The Cregan Commission has found that while SiteServ itself has waived confidentiality over some of its banking arrangements with IBRC, its subsidiaries have not.
SiteServ PLC was wound down after its subsidiaries and other assets were sold to Denis O'Brien's Millington firm, based in the Isle of Man, in a deal that saw IBRC write off corporate debts of over €100 million.
The transaction gained prominence after one of its subsidiaries, GMC Sierra, later won a lucrative contract to install hundreds of thousands of water meters on behalf of Irish Water.
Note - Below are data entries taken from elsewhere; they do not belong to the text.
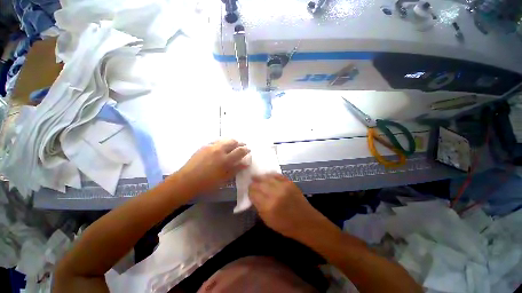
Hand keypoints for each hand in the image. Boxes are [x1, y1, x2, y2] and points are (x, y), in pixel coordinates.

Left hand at [178, 139, 249, 193]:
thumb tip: (246, 163)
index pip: (239, 151)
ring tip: (234, 144)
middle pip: (232, 142)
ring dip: (231, 141)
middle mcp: (219, 150)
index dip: (245, 149)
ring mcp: (211, 147)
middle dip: (239, 142)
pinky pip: (216, 141)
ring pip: (224, 139)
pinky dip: (222, 142)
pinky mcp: (204, 146)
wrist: (187, 180)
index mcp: (225, 159)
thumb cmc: (207, 182)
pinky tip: (222, 145)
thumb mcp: (224, 178)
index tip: (248, 149)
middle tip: (242, 145)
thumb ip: (236, 169)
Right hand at [248, 174, 339, 239]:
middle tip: (251, 183)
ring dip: (260, 177)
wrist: (306, 221)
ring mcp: (283, 186)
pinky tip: (267, 176)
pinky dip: (270, 175)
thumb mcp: (268, 221)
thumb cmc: (286, 226)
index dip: (250, 191)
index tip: (249, 191)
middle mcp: (274, 194)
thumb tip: (253, 196)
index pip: (253, 193)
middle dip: (253, 183)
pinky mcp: (289, 182)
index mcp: (268, 206)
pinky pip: (277, 175)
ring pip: (267, 178)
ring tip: (256, 177)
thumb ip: (259, 207)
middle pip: (259, 184)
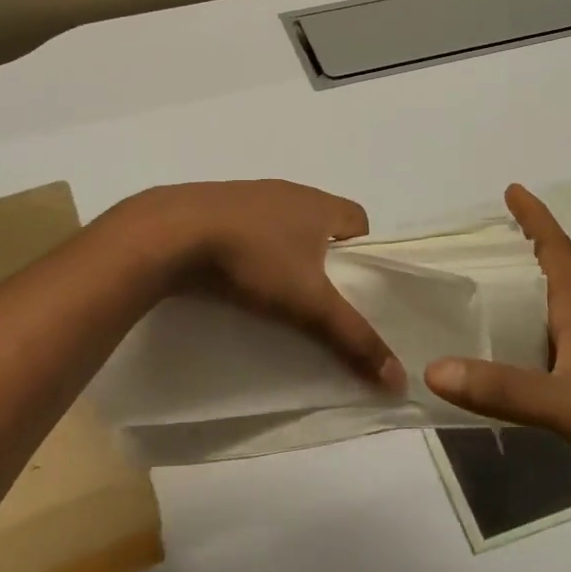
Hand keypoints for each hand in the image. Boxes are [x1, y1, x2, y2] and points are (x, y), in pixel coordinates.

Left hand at [114, 181, 405, 391]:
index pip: (359, 220)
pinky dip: (249, 250)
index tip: (354, 290)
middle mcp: (287, 191)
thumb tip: (400, 379)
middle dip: (324, 260)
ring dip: (284, 254)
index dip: (365, 254)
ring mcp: (247, 195)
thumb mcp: (309, 304)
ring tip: (276, 293)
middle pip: (321, 224)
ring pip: (281, 226)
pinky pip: (246, 228)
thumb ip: (354, 338)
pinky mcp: (213, 206)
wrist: (170, 234)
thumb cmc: (253, 259)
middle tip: (318, 299)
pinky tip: (236, 278)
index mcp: (318, 203)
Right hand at [426, 184, 570, 546]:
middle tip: (459, 254)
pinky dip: (501, 368)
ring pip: (530, 333)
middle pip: (538, 288)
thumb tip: (432, 369)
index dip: (535, 219)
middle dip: (505, 265)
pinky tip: (475, 379)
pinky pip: (529, 375)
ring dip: (498, 318)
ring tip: (454, 309)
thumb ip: (505, 389)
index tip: (512, 189)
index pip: (556, 253)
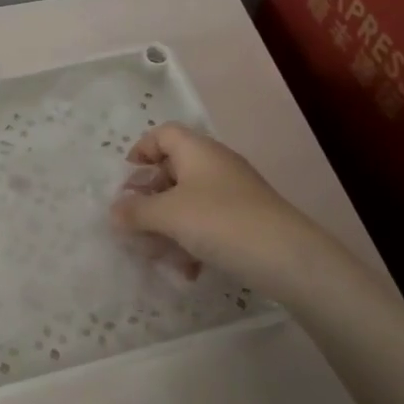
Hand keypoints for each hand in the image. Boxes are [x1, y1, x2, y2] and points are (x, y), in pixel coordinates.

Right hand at [110, 124, 327, 296]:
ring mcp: (232, 193)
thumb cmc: (220, 222)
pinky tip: (188, 269)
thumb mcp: (168, 215)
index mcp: (196, 151)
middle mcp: (215, 165)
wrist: (288, 257)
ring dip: (167, 225)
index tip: (125, 179)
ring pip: (188, 202)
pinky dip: (192, 241)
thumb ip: (135, 211)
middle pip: (172, 170)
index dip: (140, 151)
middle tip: (132, 220)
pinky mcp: (245, 220)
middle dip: (149, 197)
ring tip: (155, 253)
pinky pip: (207, 223)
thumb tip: (115, 211)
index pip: (162, 134)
SiteServ PLC has since been reconstituted and has agreed to waive its bank-client confidentiality over some documents - but says it is not in a position to do so on behalf of its former subsidiaries.
As a result, the Commission has written to Millington, which has now been asked to waive its right of confidentiality on those documents.
50,000 pages of documents could require waiver
Millington's solicitors Arthur Cox replied "seeking a list of the documents over which a waiver of confidentiality is being sought".
However the Commission says this process has been delayed because IBRC's liquidators are still gathering documents which must be included on the list of those being sent to Millington.
In an interim report sent to Enda Kenny earlier this month, Justice Brian Cregan said there are over 50,000 pages of documents which were needed before the final list could be sent to Millington.
The interim report - the second published by Cregan's commission - was published by the Department of the Taoiseach last night.
Enda Kenny has extended the Commission's deadline until the end of June, but given that certain other legal roadblocks remain - which have been addressed for several months, due to the general election and subsequent political vacuum - further extensions are likely to be required.